2025-11-06 18:12 "Bad Bid Practice"

#topic/estimating #topic/transparency

I might be reprimanded for the things I've said about deceptive bid practices were I to repeat them to the wrong person, but I can't, in good conscience, take them back.

In my previous position, I regularly saw good opportunities lost, perfect jobs turned into absurd overruns, and historied relationships with good customers soured by people trying to play poker instead of just selling a service.

Now I feel myself sour when I see the same warning signs.

[!quote] Proverbs 21:6, New International Version A fortune made by a lying tongue is a fleeting vapor and a deadly snare

[!quote] Robert Palmer, "Every Kinda People" There is no profit in deceit
Honest men know that
Revenge does not taste sweet

When you bill your customer to provide scope that they thought they already paid for, they don't say "Touché" and move on, they ask themselves what they've done for you, what they're doing, and if you still deserve it.
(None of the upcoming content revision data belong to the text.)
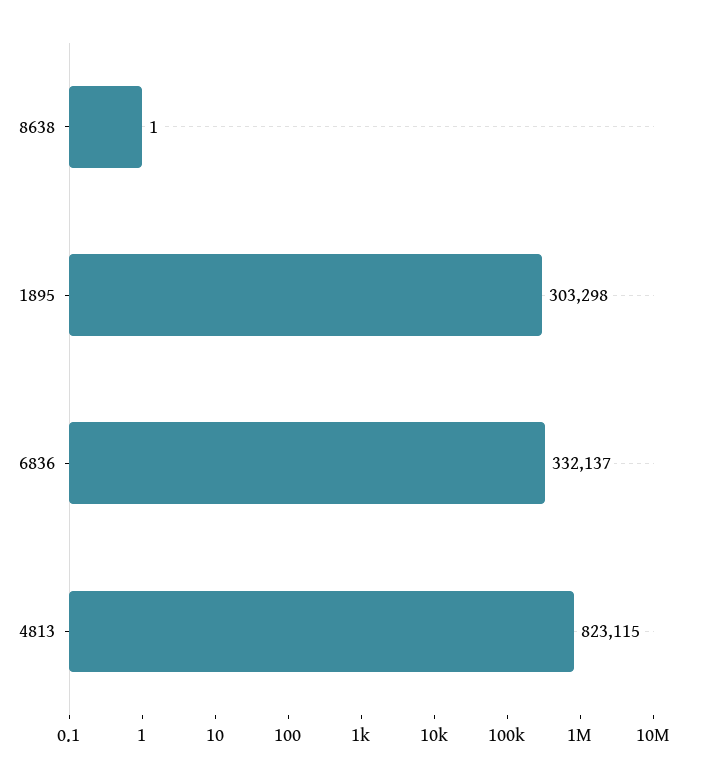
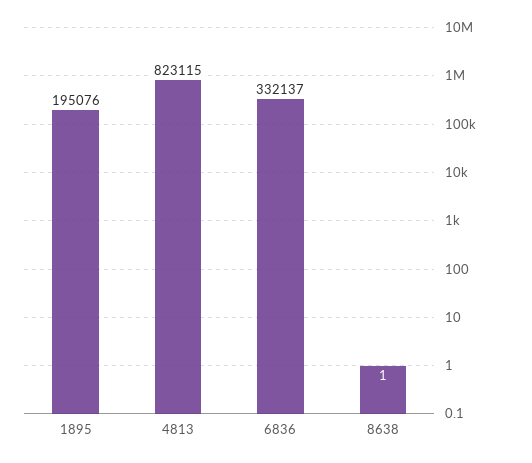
1895: 303298 -> 195076

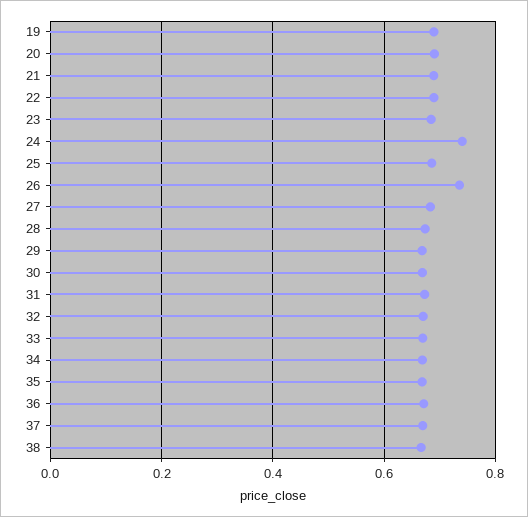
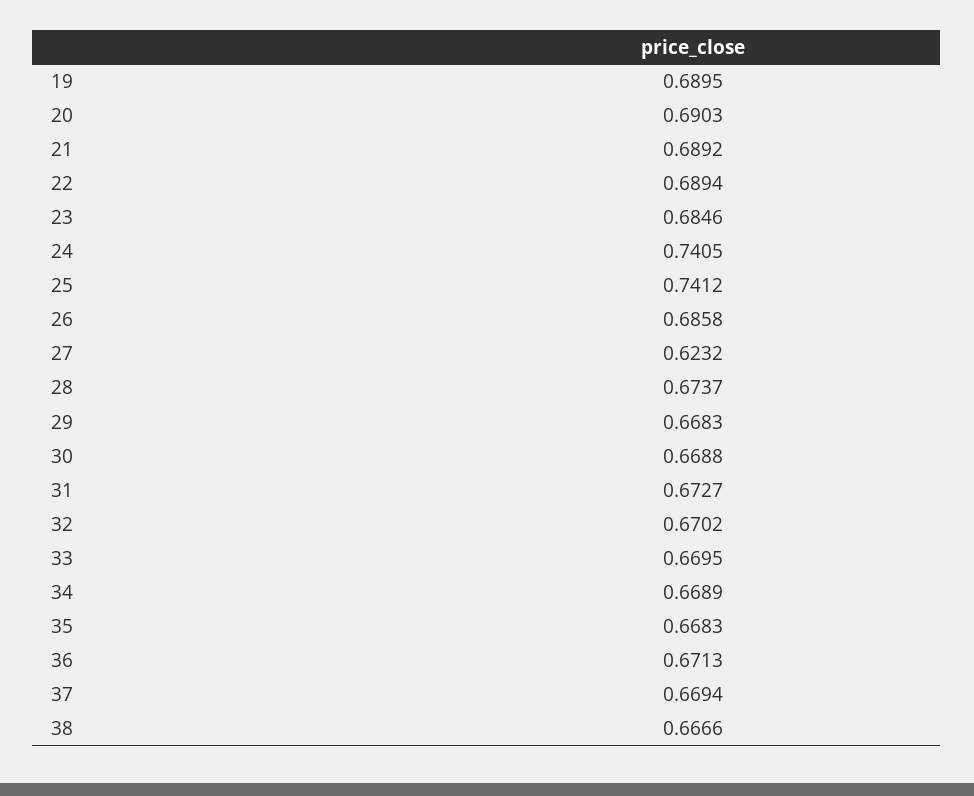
25: 0.68 -> 0.7412
26: 0.74 -> 0.6858
27: 0.68 -> 0.6232

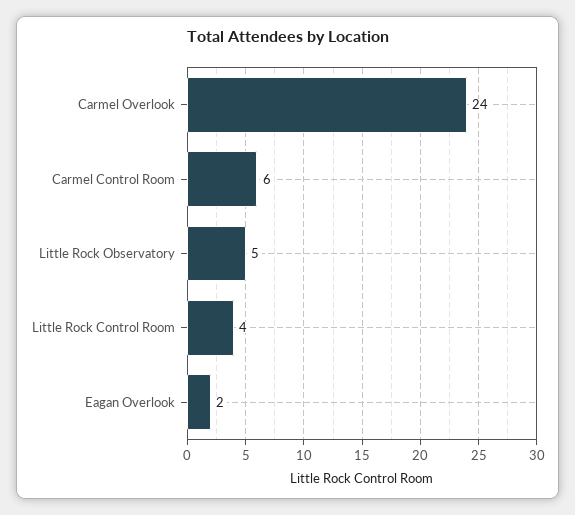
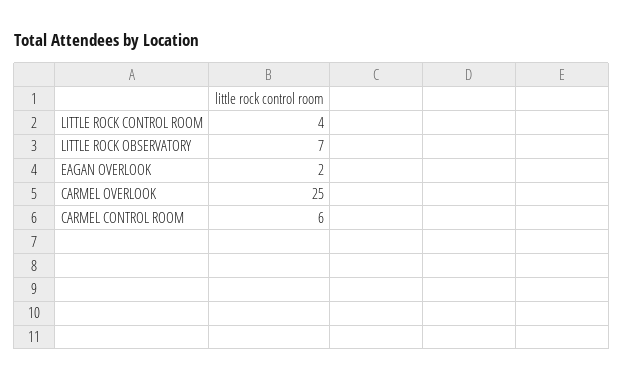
Carmel Overlook: 24 -> 25
Little Rock Observatory: 5 -> 7

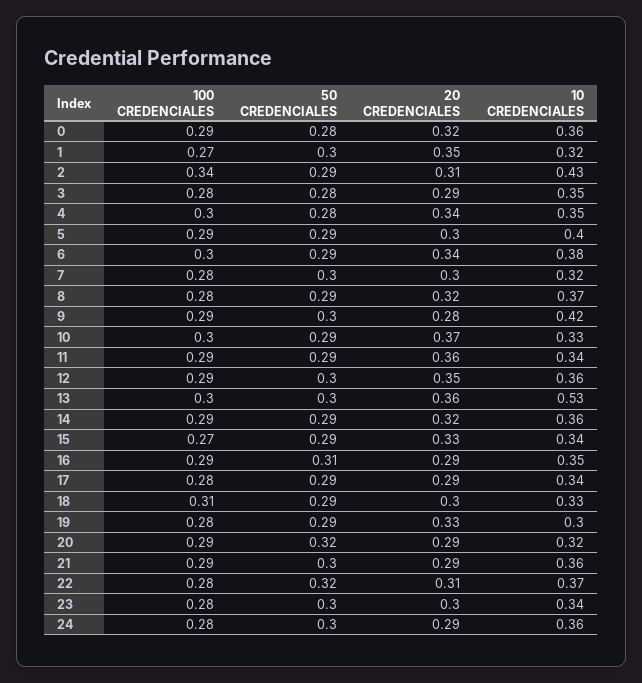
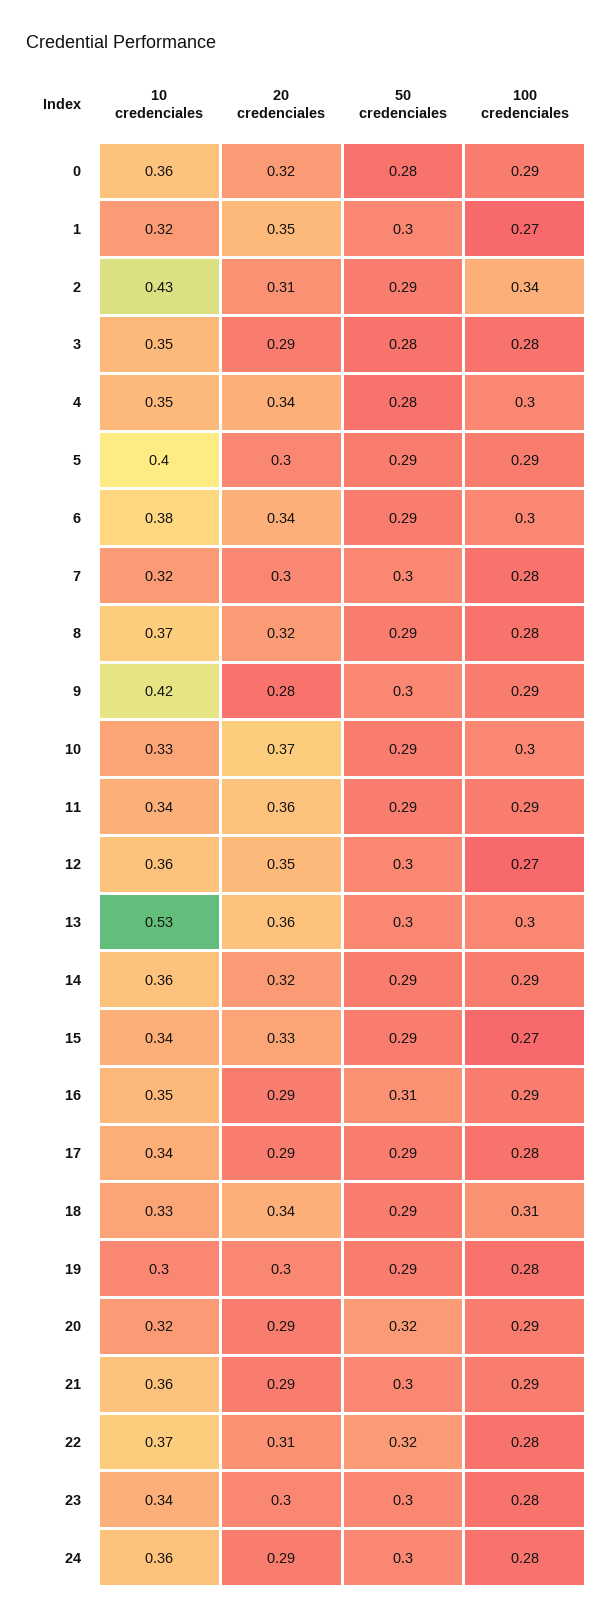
100 CREDENCIALES, 12: 0.29 -> 0.27
20 CREDENCIALES, 18: 0.3 -> 0.34
20 CREDENCIALES, 19: 0.33 -> 0.3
You are cashing out on good will.

How upset would you be paying fifty dollars for an oil change, just to be billed another fifty for the cost of the oil and filter? Would you ever go back to that shop?

When you take from a contractors profits, they will make sure you don't keep all of it, whether intentionally or not.
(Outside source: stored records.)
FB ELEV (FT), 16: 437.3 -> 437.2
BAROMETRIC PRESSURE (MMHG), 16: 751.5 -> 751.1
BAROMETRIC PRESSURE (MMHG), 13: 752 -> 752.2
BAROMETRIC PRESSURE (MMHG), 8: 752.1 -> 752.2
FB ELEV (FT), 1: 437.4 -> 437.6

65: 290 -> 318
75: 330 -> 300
Harsh words of lost profits reach the field immediately, and they only get harsher on the way down. Your superintendent was golf buddies with the contractor's. Now yours is buried in QA and safety paperwork that they used to get away with pencil-whipping.

Estimators may account themselves clever when they sell toggle switches as lighting control or conduit as equipment grounding but they're only playing at law.

It is... inadvisable to get into a dispute over contract terminology with an organization that---necessarily---has a larger legal department than you. Much more so when your basis for complaint is a typo-ridden checklist written by estimators with degrees in anything but law, rarely construction management, or even nothing at all.

I don't mean to disparage my well-meaning peers, (that last category includes myself) I only mean to say that we don't seem to be asking the first question that should come to mind when writing a document that could end up in court: "How would I look explaining this to a lawyer?"